EXTRACT PROVIDED Start Marker
The next change of direction, or rather new slant on a waning formula, came in the late 1960s: a thoroughly Chinese equivalent of the martial-arts film, based on the unarmed techniques developed in such secret societies and monasteries as Shaolin during the Middle Ages. It was Wang Yu again who paved the way, both directing and starring in The Chinese Boxer 龙虎斗 (1970), and the cycle which the West was to dub “kung-fu” was born. At the same time, however, Shaw Brothers was dealt a body-blow which was to change the whole face of the Hong Kong industry: Zou Wenhuai 邹文怀 [Raymond Chow], Hong Kong-born and Shanghai-educated production manager who had joined the organisation in late 1958, left the company and started his own production unit, Golden Harvest, in May 1970. He was to be joined later by other Shaw Brothers personnel, including Wang.

Zou, after 11½ years of working alongside Shao Yifu, had plenty of experience; all he lacked was sufficient money to realise his vision of a wider market for Chinese films, since the West was still unaware of this thriving corner of the film world (despite the fact that the Japanese industry had always enjoyed a cult following outside East Asia – something which rightly galls Hong Kong film-makers). During 1970 Golden Harvest produced a number of pictures, none of them runaway successes; then in 1971 Zou, via a telephone call to Los Angeles, invited Li Xiaolong, an Overseas Chinese actor waiting for his big break to come in Hollywood, to star in a film called The Big Boss 唐山大兄 (1971). Li accepted Zou’s terms – which represented something of a gamble at that stage of Golden Harvest’s history – came to Hong Kong, re-worked the script, and made the film in two months in Bangkok that same year. The job done, Li returned to Los Angeles to appear in two more episodes of the TV series Longstreet (he had already done the pilot before leaving for Hong Kong), convinced that his reputation would be made there rather than in his spiritual homeland. [Though US-born, Li was raised in Hong Kong, where he was a child actor in many films; but in his late teens he was sent back to the US to further his education.] In East Asia The Big Boss caused a sensation at the box office [in late 1971, taking HK$3.2 million in Hong Kong and becoming the year’s no. 1]; but still Hollywood took no notice. Li, therefore, returned to Hong Kong to shoot Fist of Fury 精武门 (1972), the film which confirmed his superstar status in that part of the world and which provided his first introduction to Western audiences. Golden Harvest was by now beginning to challenge the mighty Shaw Brothers, and Zou had a hot property on his hands; unable to equal any of the mighty offers being made to Li, he came to an agreement to co-produce Li’s next film, The Way of the Dragon 猛龙过江 (1972), on a 50/50 basis with the star’s own company, Concord Films 协和. Li also directed.
EXTRACT PROVIDED End Marker
» WORK ORDER
Retype the stretch from "The next change" through "personnel, including Wang." in the passage on Hong Kong cinema, keeping every word and punctuation mark unchanged.
DATA UNDER STUDY Start Marker
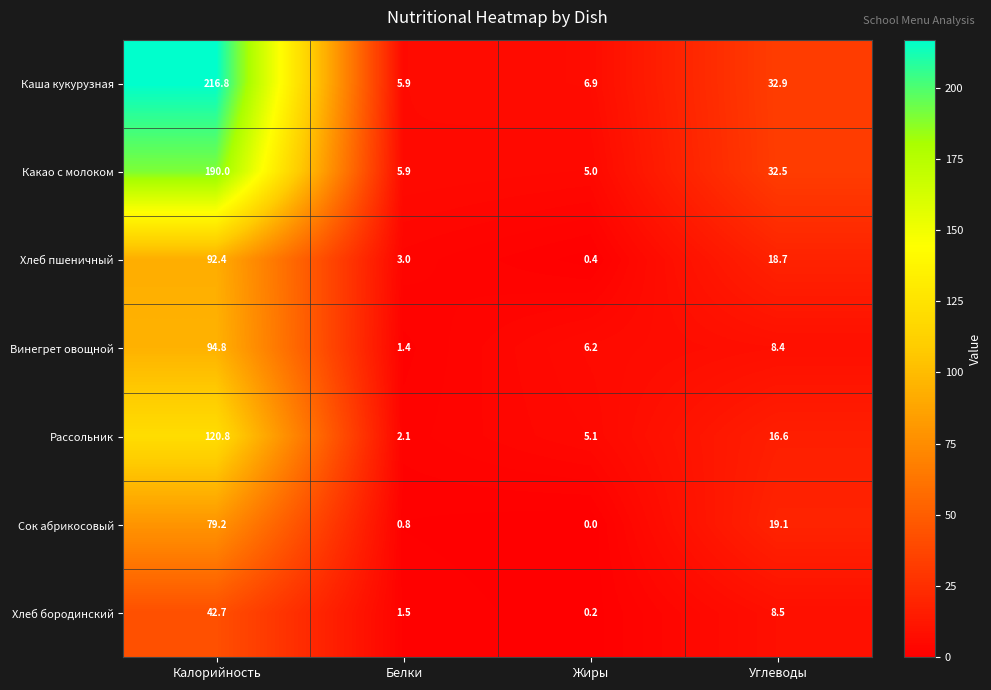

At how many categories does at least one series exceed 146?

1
DATA UNDER STUDY End Marker
DATA UNDER STUDY Start Marker
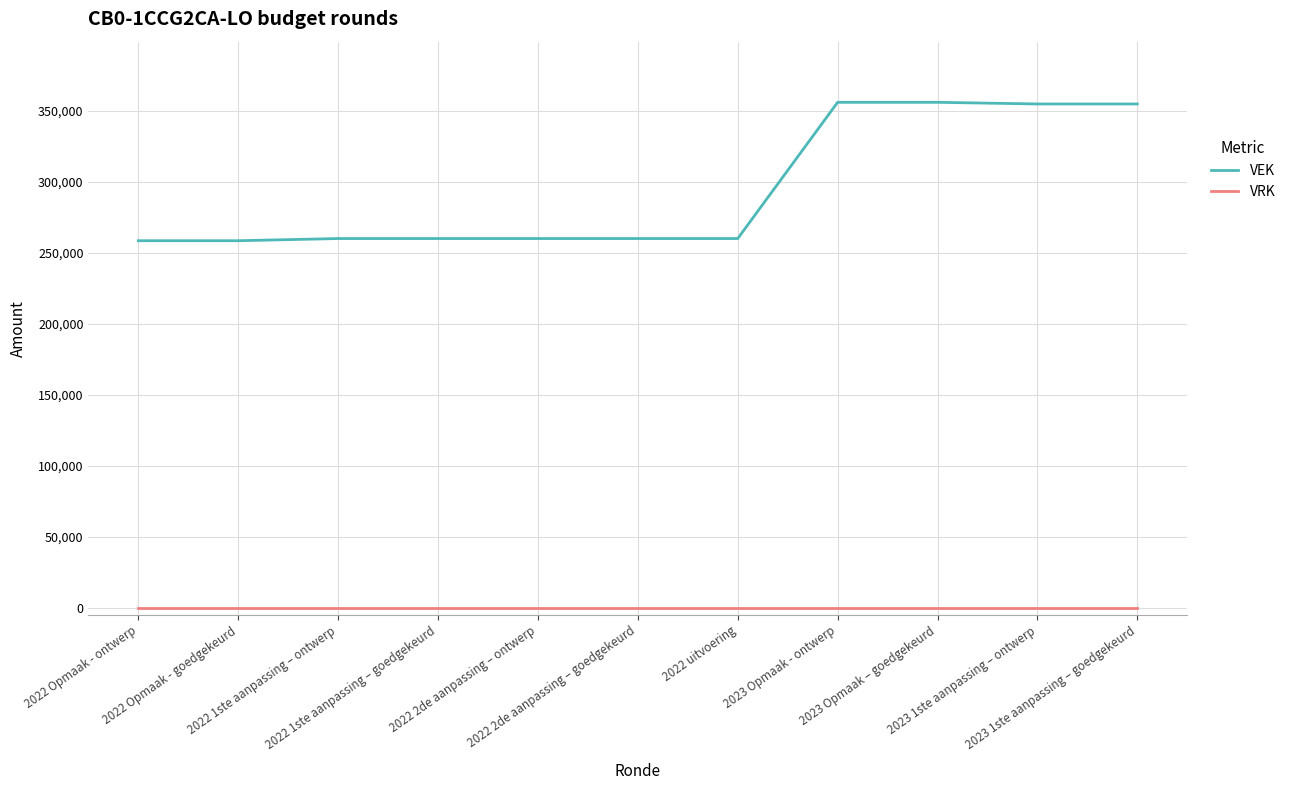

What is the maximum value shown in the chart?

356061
DATA UNDER STUDY End Marker
» TASK RESPONSE
The next change of direction, or rather new slant on a waning formula, came in the late 1960s: a thoroughly Chinese equivalent of the martial-arts film, based on the unarmed techniques developed in such secret societies and monasteries as Shaolin during the Middle Ages. It was Wang Yu again who paved the way, both directing and starring in The Chinese Boxer 龙虎斗 (1970), and the cycle which the West was to dub “kung-fu” was born. At the same time, however, Shaw Brothers was dealt a body-blow which was to change the whole face of the Hong Kong industry: Zou Wenhuai 邹文怀 [Raymond Chow], Hong Kong-born and Shanghai-educated production manager who had joined the organisation in late 1958, left the company and started his own production unit, Golden Harvest, in May 1970. He was to be joined later by other Shaw Brothers personnel, including Wang.